However, not depreciating your property will not save you from the tax – the IRS levies it on the depreciation that you should have claimed, whether or not you actually did. With this in mind, depreciating your property doesn’t hurt you when you sell it, but it really helps you while you own it.
Can you not take depreciation on rental property?
If your total rental expenses exceed your rental income, the annual depreciation of your home does nothing to reduce your taxes. This creates a scenario where it seems to make sense to skip depreciation, so that you have a higher tax basis for the future sale of your property.
Do you have to depreciate a rental property?

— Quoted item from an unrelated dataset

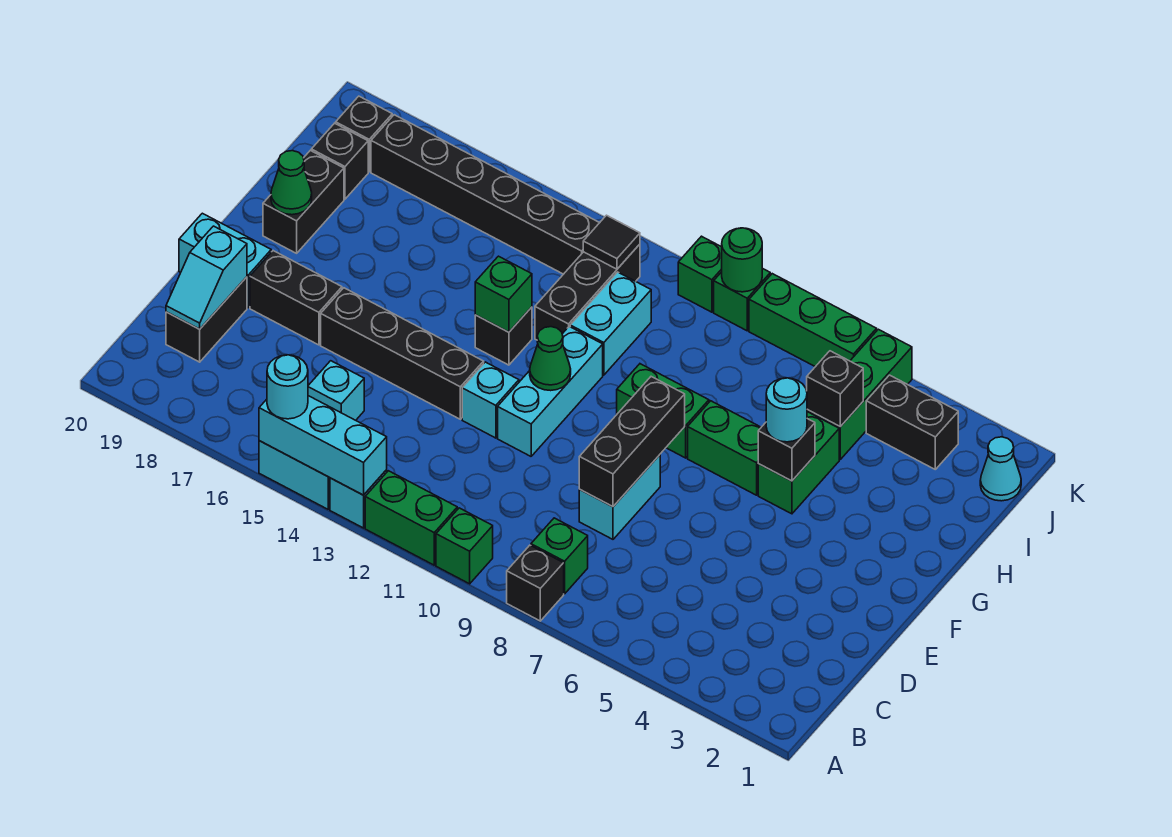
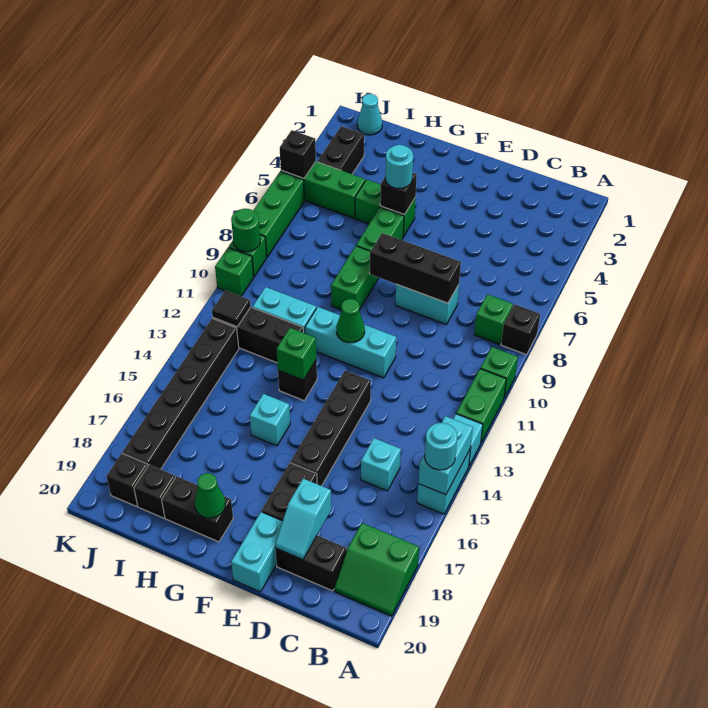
cyan 1x3 brick [259,396,387,495] -> cyan 1x2 brick [418,416,473,495]
none -> green 2x2 slope [334,523,419,616]
cyan 1x2 slope [166,226,247,329] -> cyan 1x2 slope turned to [275,479,331,560]
cyan 1x1 brick [462,362,519,438] -> cyan 1x1 brick moved to [250,394,290,446]
black 1x1 brick [807,351,863,427] -> black 1x1 brick moved to [280,130,316,178]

Depreciation never taken on rental property. You need to ‘catch up’ on the depreciation by means of Form 3115. However, this is a confusing form and TurboTax does not support it. I highly recommend going to a tax professional (preferably one who has experience with Form 3115) to have them do your tax return this year.

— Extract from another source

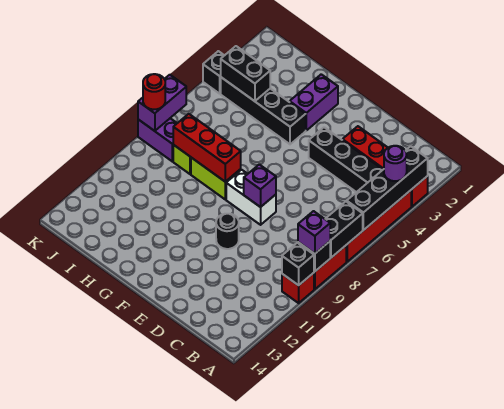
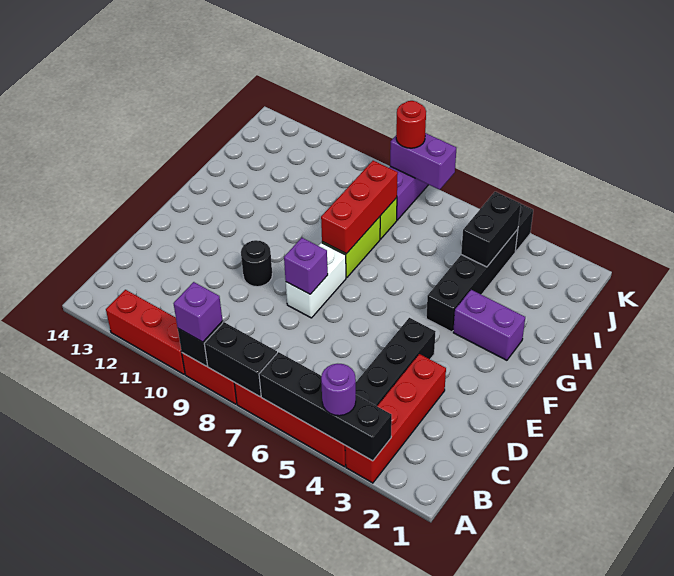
red 1x1 brick [282,273,314,303] -> red 1x3 brick [106,290,185,374]
black 1x1 brick [282,243,314,285] -> none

What are the tax implications of not claiming depreciation?
In other words, if you buy a property for $400,000, claim $100,000 in depreciation and sell it for $450,000, you’ll have a $50,000 capital gain, and $100,000 that is subject to Section 1250 depreciation recapture. You might be tempted to avoid the risk of getting hit with recapture tax and to not claim depreciation.
What happens when you forgot to depreciate a property?
This usually happens when you didn’t claim depreciation in prior years, or you claimed more or less than the “allowable” depreciation. Instead of filing an ammended return, you should correct the tax form from the year you forgot to depreciate.
Are there any expenses that can be deducted from rental income?
Some expenses are deductible from your taxable rental income on Schedule E. These include property taxes, mortgage interest, repairs, expenses to maintain and clean the property, and fees you pay to a management company to handle day-to-day operations of your rental property.